# SUPPLIED TEXT start

The Story
Why it exists.
The beginning
In 2016, Ibraheem Al.Qurashi released Sandalwood as part of the house's ongoing dialogue between Arabian perfumery traditions and contemporary taste. Named directly after its dominant material, no metaphor, no abstraction, the fragrance is a statement about clarity. The brief was simple: take sandalwood seriously enough to let it be the whole story. What emerged is a composition that threads the warmth of Indian sandalwood through a fruity-floral opening and a powdery cedar heart, landing somewhere between intimate and confident. It's a fragrance for someone who knows what they like and doesn't need a label to explain it.
The structure is unusual for a 2016 release. Rather than leading with the wood, Al.Qurashi opens with raspberry and damask rose, a fruity-floral combination that reads almost confectionery in the first minutes. Then the cedar arrives, cutting through the sweetness with something pencil-sharp and clean. The sandalwood doesn't appear until the base, but it's the gravitational pull that shapes everything before it. The powdery note in the heart is doing real work here: it bridges the gap between the bright top and the warm base, making the transition feel inevitable rather than abrupt. Amber anchors the drydown, adding a resinous warmth that keeps the sandalwood from going flat.

# SUPPLIED TEXT end
# RECORDS start

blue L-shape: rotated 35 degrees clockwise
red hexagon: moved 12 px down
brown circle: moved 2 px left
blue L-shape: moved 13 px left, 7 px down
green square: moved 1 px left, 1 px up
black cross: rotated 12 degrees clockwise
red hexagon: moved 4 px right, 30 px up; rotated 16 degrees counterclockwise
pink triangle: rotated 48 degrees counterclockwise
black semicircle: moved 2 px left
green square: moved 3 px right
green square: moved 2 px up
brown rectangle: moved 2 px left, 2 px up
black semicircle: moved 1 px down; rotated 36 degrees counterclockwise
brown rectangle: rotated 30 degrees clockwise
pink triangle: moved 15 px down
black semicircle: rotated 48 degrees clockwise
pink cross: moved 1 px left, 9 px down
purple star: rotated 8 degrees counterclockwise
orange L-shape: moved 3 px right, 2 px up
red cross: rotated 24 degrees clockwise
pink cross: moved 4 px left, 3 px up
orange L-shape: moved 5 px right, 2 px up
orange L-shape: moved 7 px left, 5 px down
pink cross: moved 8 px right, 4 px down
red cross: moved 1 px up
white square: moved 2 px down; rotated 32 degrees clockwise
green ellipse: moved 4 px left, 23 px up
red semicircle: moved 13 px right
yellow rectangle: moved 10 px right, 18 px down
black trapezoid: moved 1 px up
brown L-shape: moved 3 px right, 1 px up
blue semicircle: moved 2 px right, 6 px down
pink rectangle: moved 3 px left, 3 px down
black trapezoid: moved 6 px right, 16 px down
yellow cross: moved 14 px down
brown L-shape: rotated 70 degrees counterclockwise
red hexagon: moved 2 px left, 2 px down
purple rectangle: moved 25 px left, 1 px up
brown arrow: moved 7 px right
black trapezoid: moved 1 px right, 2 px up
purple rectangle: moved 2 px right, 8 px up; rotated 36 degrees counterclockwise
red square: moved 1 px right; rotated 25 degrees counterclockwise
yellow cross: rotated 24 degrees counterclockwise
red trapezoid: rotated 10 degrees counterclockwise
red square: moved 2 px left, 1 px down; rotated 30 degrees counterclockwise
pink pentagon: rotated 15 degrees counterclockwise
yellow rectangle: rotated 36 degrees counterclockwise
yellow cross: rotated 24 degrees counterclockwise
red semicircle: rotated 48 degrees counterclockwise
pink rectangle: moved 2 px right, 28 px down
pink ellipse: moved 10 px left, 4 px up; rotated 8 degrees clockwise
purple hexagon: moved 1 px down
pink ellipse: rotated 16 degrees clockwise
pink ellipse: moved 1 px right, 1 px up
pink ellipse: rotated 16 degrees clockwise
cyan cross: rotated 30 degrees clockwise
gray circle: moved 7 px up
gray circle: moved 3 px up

# RECORDS end

* WHAT YOU NEED TO DO *
• A. In the fragrance story, which two notes open Sandalwood?
• B. Retype the fragrance story from "The beginning" up to and including "to explain it.".

* ANSWERS FOR THE TASKS *
• A. Raspberry and damask rose.

• B.
The beginning
In 2016, Ibraheem Al.Qurashi released Sandalwood as part of the house's ongoing dialogue between Arabian perfumery traditions and contemporary taste. Named directly after its dominant material, no metaphor, no abstraction, the fragrance is a statement about clarity. The brief was simple: take sandalwood seriously enough to let it be the whole story. What emerged is a composition that threads the warmth of Indian sandalwood through a fruity-floral opening and a powdery cedar heart, landing somewhere between intimate and confident. It's a fragrance for someone who knows what they like and doesn't need a label to explain it.